The M184V mutation results in diminished viral fitness, and it has been shown in vitro that M184V-containing virus was not able to mutate extensively (20). Thus, we could expect a less important decrease in the mean number of NNRTI resistance mutations in the subgroup of patients with M184V mutation at time of NNRTI withdrawal, but this was not the case. The interpretation of our data, however, remains limited by (i) the small sample size and (ii) the heterogeneity of antiretroviral treatment after NNRTI interruption, with some patients only remaining under 3TC therapy. Firm conclusions could not be drawn on the influence of M184V mutation on the evolution of genome at codons involved in resistance to NNRTIs.

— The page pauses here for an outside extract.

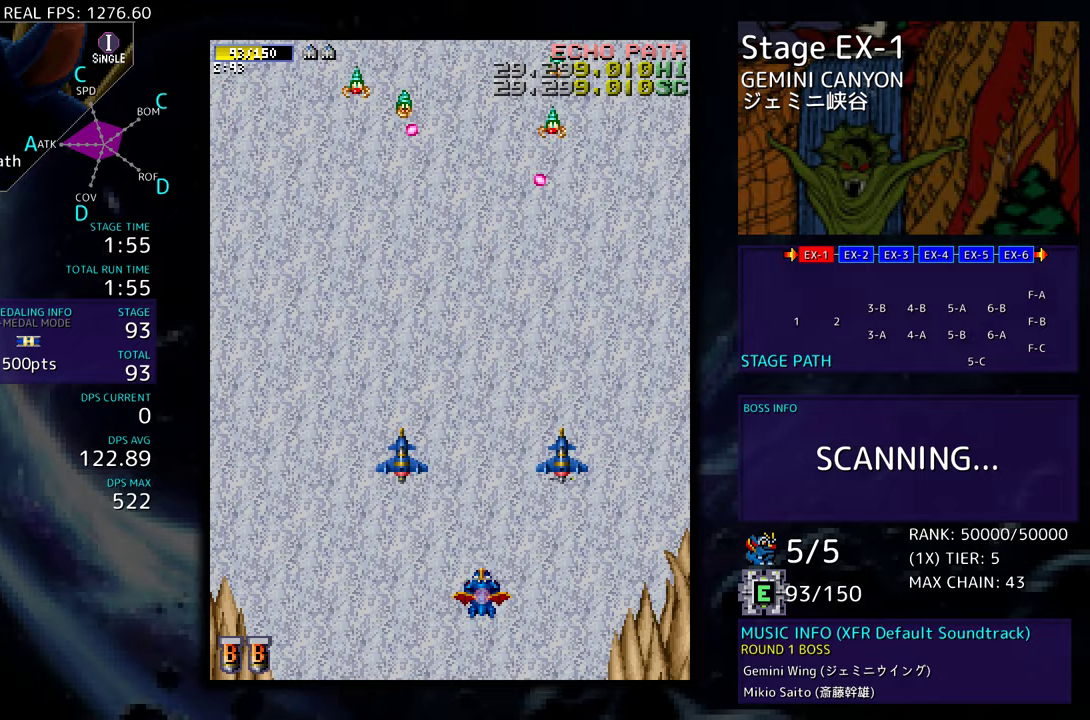
{"buttons": [], "events": [[333, "DPAD_LEFT", "down"], [367, "DPAD_UP", "down"], [433, "DPAD_UP", "up"], [483, "DPAD_LEFT", "up"], [483, "DPAD_UP", "down"], [500, "DPAD_UP", "up"]]}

Our results are in agreement with results of previous preliminary studies. In a group of 10 patients failing efavirenz-containing therapy, Baker and Bacheler reported that the K103N mutation, which was present in all patients at the time of efavirenz interruption, persisted in 7 subjects through follow-up (18 to 336 days) (D. Baker and L. Bacheler, Abstr. 40th Intersci. Conf. Antimicrob. Agents Chemother., abstr. 1545, 2000). In another study, Miller et al. reported that the K103N mutation was detected in viral strains obtained from two of three patients who had interrupted loviride therapy for at least 8 months (17).

In conclusion, our study showed the persistence of at least one resistance mutation to NNRTIs in 70% of patients discontinuing NNRTIs but still being treated with other antiretroviral drugs, at 6 and 12 months after NNRTI withdrawal. These results suggest that these mutations do not confer a selective viral fitness disadvantage. Thus, there would be little rationale for continuing a failing NNRTI-containing regimen in order to maintain a viral population with decreased fitness, in contrast to suggestions regarding the M184V mutation to lamivudine. Our results suggest that resistance mutations to different classes of drugs are associated on the same genome, at least in part of the resistant strains, and that a therapeutic strategy of selective interruption of antiretroviral therapy, suppressing one class of drugs, would not lead to reemergence of viral strains with sensitivity to the compounds of this class.